To better understand Cultivate’s pipeline, let’s take a look at the journey of a single message from start to finish.
Fig 5.1: Cultivate’s Embedding Architecture
After we pull data down from a myriad of sources, all messages first go through our language model encoder, to convert them into embeddings. These embeddings are then saved and then fed into different classifiers.
As a refresher, we have two different types of classifiers that we use here at Cultivate. The first kind of models are weak supervision label models. These models only require a small anchor set in order to be able to identify messages. They work by finding sentences that have similar embeddings. This means that they can be “trained” with as few as 10 examples. These models are very easy to set up and run very quickly and work great for exploring different features and product ideas. However, the performance of these classifiers are usually a tier or two below a properly trained model.
This is where our second kind of model comes in. When we’re certain that a message flagger is surfacing useful information, we usually collect more data and add an additional task head to our multi-task model. This is our “exploitation” step – by training a task head we ensure that our model is as accurate as possible to deliver the most value to the user.
Since these two modeling approaches share the same embedding space, there is a symbiotic relationship. We use message flaggers to find good tasks for our multi-task model. By incorporating a slew of these tasks, we are able to produce a well-behaved embedding space. This creates a positive feedback loop – as we can then use this new embedding space in our message flaggers, improving their ability to identify useful subsets of messages.
This embedding-based approach is also more respectful of user privacy. We take every step possible to ensure that the only individual who will see your messages is you – not your manager, not a third-party data labeler, not even Cultivate. To this end we’ve recently moved to a streaming solution, removing all customer plaintext from our system. Normally this would cripple our modeling capabilities. Without storing the plaintext, we would have no way to try out new models and features. However, we’ve been able to get around this by saving neural embeddings instead.
This works because different weak supervision models under this approach are defined by only their anchor set – which means that the corpus embedding is the same across different runs. So we need to calculate the corpus embedding only once – when we initially pull down the message from our integrations. We can then reuse the cached embeddings for different flaggers. All we need to do is specify a new anchor set and the generative label model. This lets us maintain our general modeling ability without needing plaintext, allowing us to explore new product ideas and features.
This works great for message flaggers, but when about when we need to train a new task head? Ideally we would be able to dump customer plaintext and label it in order to train a new task. This gives us the most confidence on model generalization and avoids tricky domain shift problems. Unfortunately, this approach is out of the question, as it exposes user data.
To get around this, we’ve adopted a unique data labeling approach. While we cannot dump customer plaintext, we can dump the saved embeddings instead. Then, we find similar sentences to these embeddings by exploiting their semantic similarity property. To do this we leverage the Cultivate Convo Corpus.

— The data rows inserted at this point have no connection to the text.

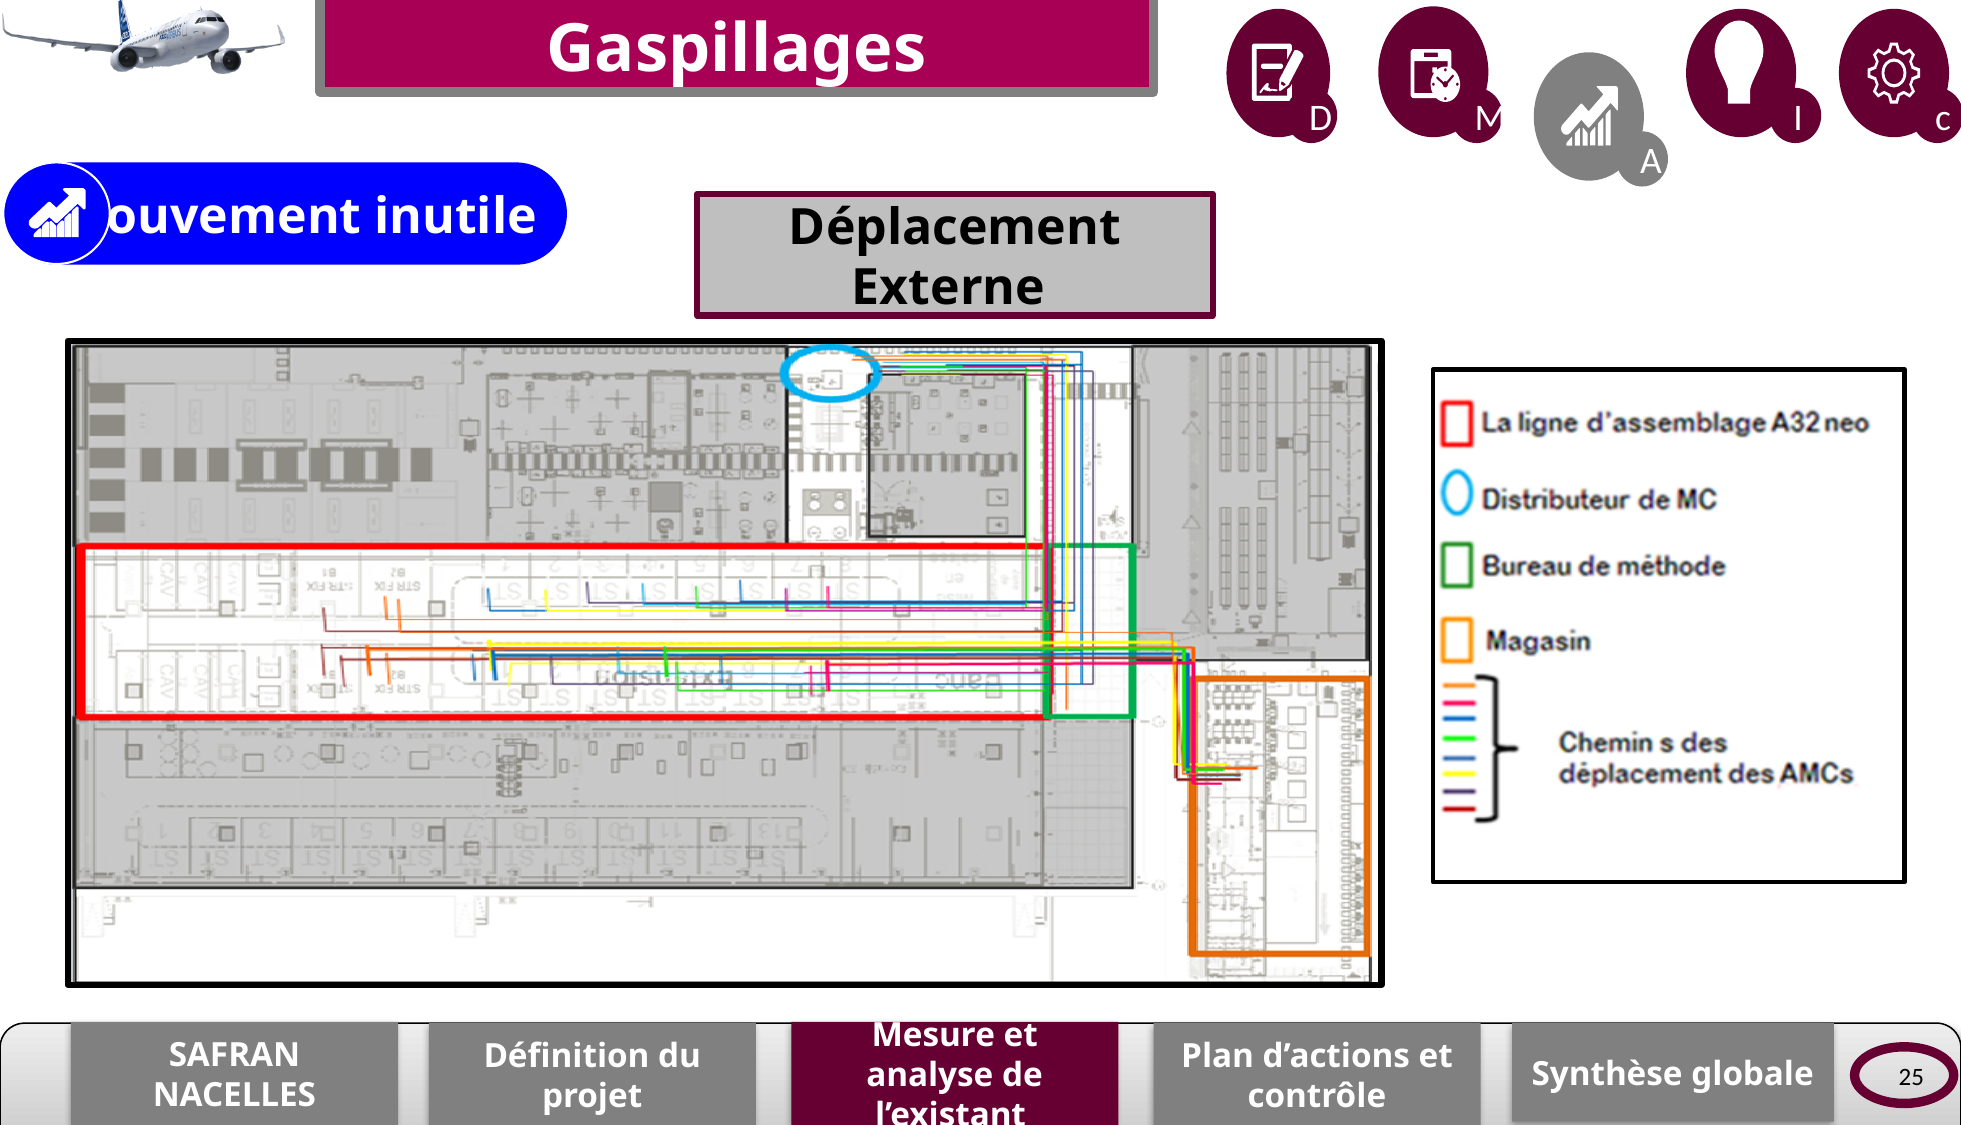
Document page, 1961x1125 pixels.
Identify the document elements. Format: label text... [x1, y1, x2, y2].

picture [70, 343, 1379, 982]
text_box Synthèse globale [1512, 1023, 1834, 1122]
text_box [1833, 1022, 1961, 1125]
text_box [1533, 51, 1645, 181]
text_box Plan d’actions et contrôle [1153, 1023, 1481, 1125]
text_box SAFRAN NACELLES [70, 1021, 399, 1125]
text_box Mouvement inutile [111, 162, 567, 265]
text_box M [1493, 94, 1503, 137]
text_box Définition du projet [428, 1023, 756, 1125]
text_box [756, 1022, 788, 1125]
text_box Gaspillages [318, 0, 1156, 94]
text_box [3, 162, 110, 265]
picture [1435, 371, 1903, 880]
text_box [1481, 1022, 1511, 1125]
text_box Déplacement Externe [695, 192, 1215, 318]
picture [2, 0, 286, 74]
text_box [1685, 8, 1797, 138]
slide_number 25 [1854, 1046, 1954, 1104]
text_box Mesure et analyse de l’existant [791, 1021, 1119, 1125]
text_box [1121, 1022, 1152, 1125]
text_box c [1954, 94, 1961, 137]
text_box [1378, 6, 1489, 138]
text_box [1838, 8, 1950, 138]
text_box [1226, 8, 1331, 138]
text_box A [1645, 132, 1668, 187]
text_box [400, 1022, 428, 1125]
text_box [0, 1022, 68, 1125]
text_box I [1798, 88, 1822, 143]
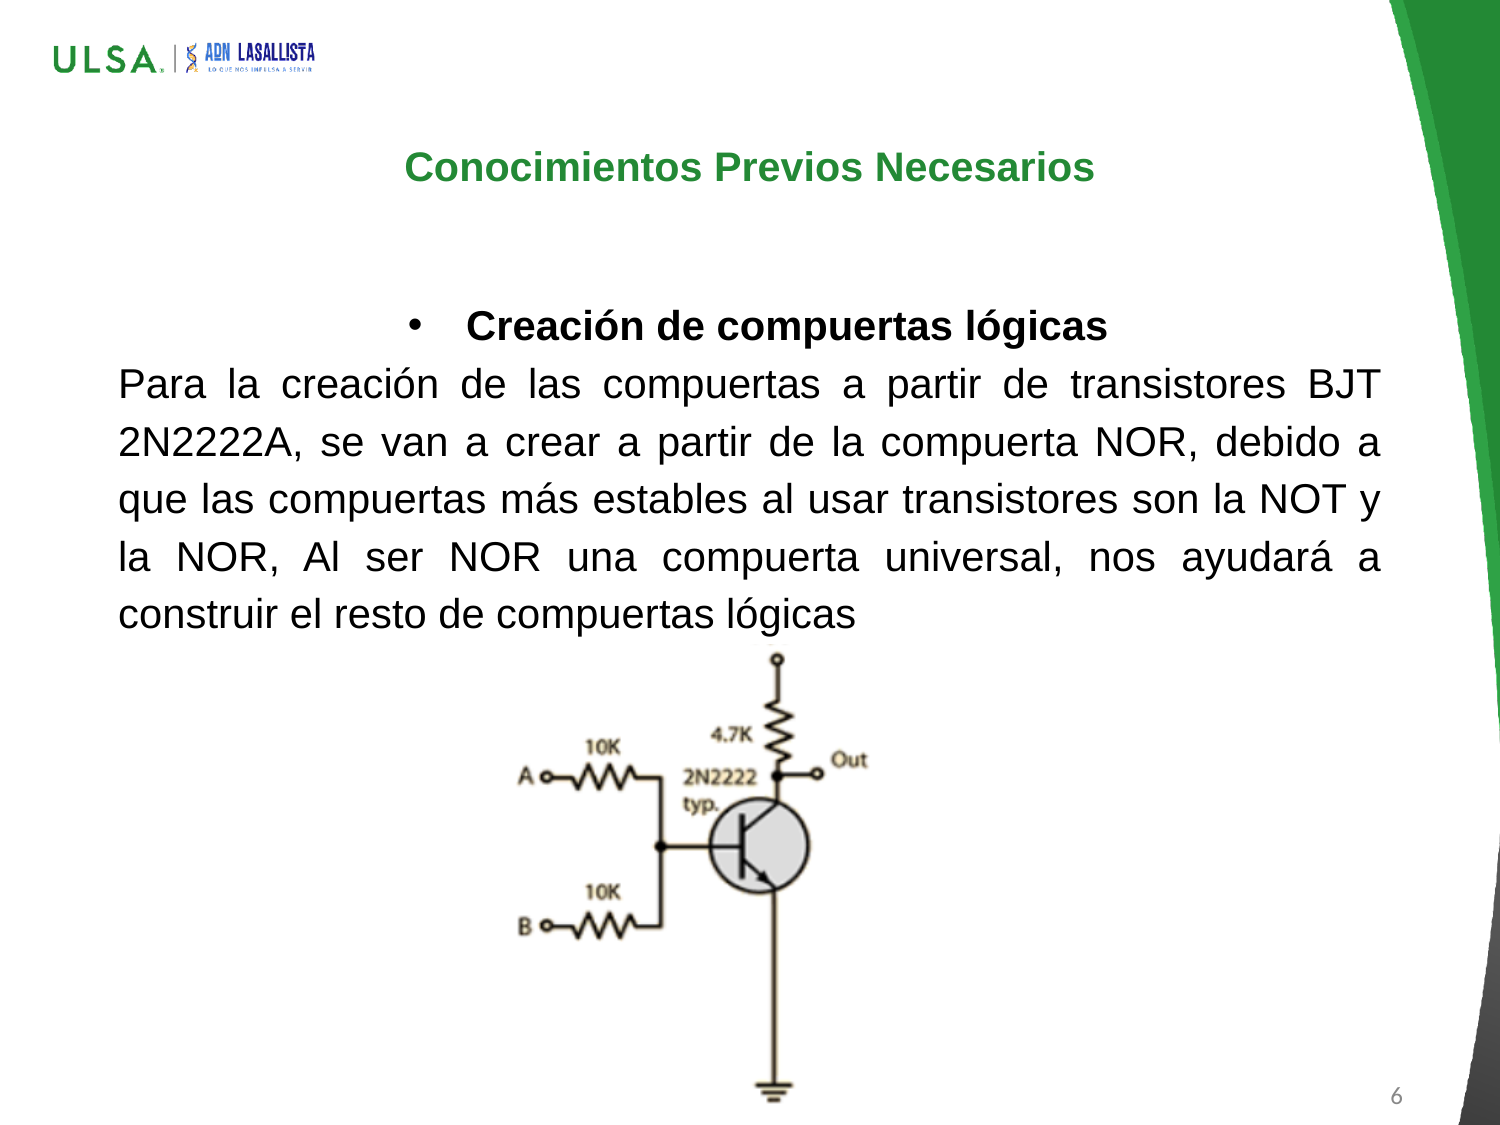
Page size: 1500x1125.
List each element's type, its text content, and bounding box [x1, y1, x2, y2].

picture [0, 0, 1500, 1125]
slide_number 6 [1228, 1065, 1500, 1125]
title Conocimientos Previos Necesarios [103, 137, 1397, 198]
list Creación de compuertas lógicas Para la creación de las compuertas a partir de transistores BJT 2N2222A, se van a crear a partir de la compuerta NOR, debido a que las compuertas más estables al usar transistores son la NOT y la NOR, Al ser NOR una compuerta universal, nos ayudará a construir el resto de compuertas lógicas [103, 284, 1397, 1014]
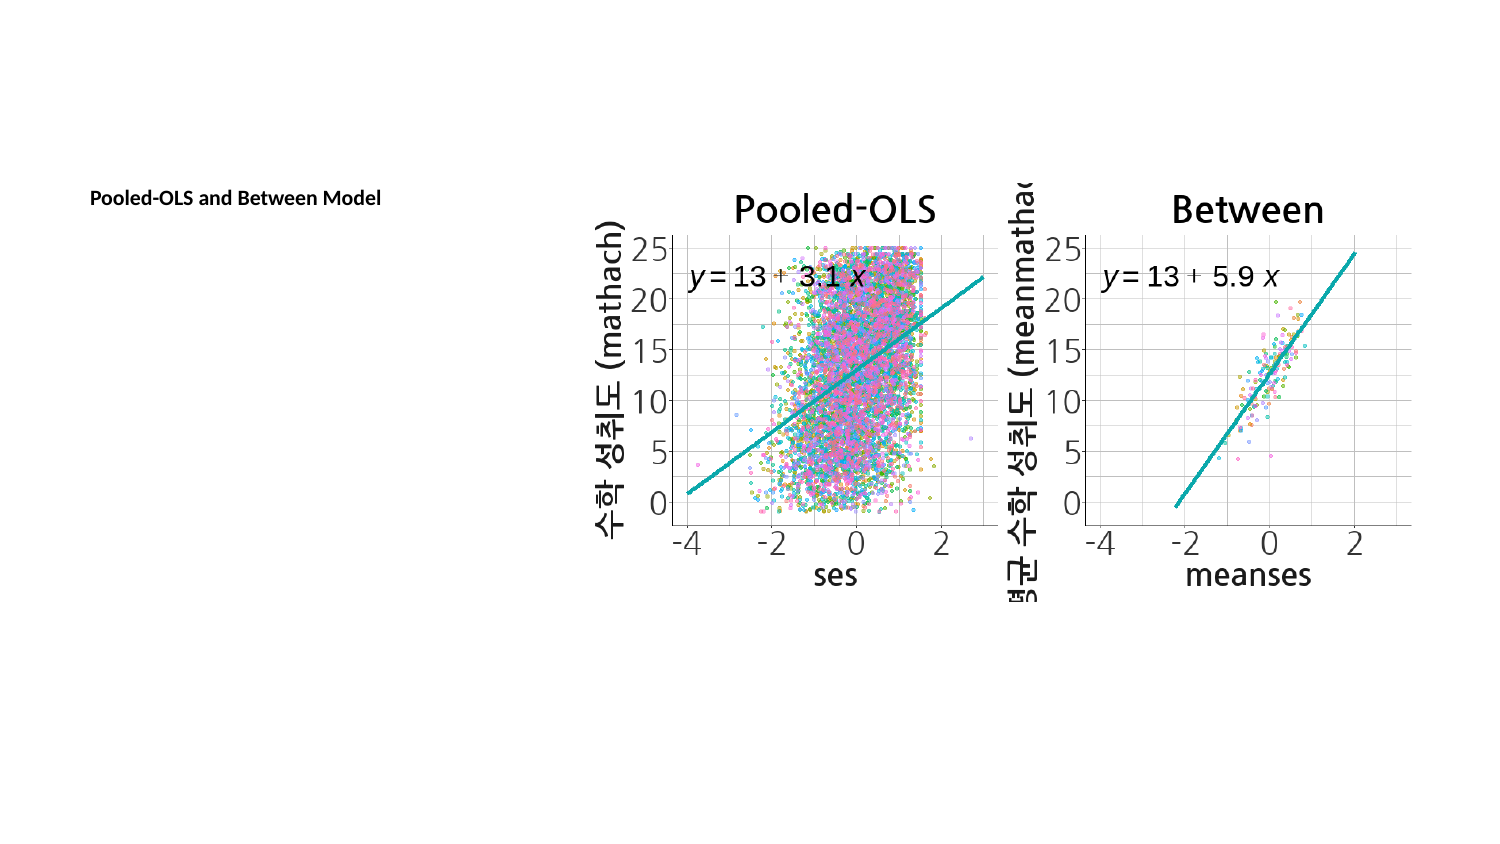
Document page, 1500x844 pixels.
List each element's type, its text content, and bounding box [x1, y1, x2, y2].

The Cultivate Convo Corpus is a corpus of over 1.4 million conversation snippets and is sourced from a variety of internal and public datasets. With our dumped embeddings, we can find similar plaintext embeddings in the corpus. We can then dump and label these proxy plaintext sentences. We then train on the labeled proxy sentences. This ensures that your messages stay private, so that the only person who sees them is you.
This concludes our blog post series on Cultivate’s machine learning pipeline, which is focused on neural embeddings. We’ve explored how we are able to use embeddings to build a flexible, comprehensive, and privacy-focused approach to natural language processing. Thank you for reading!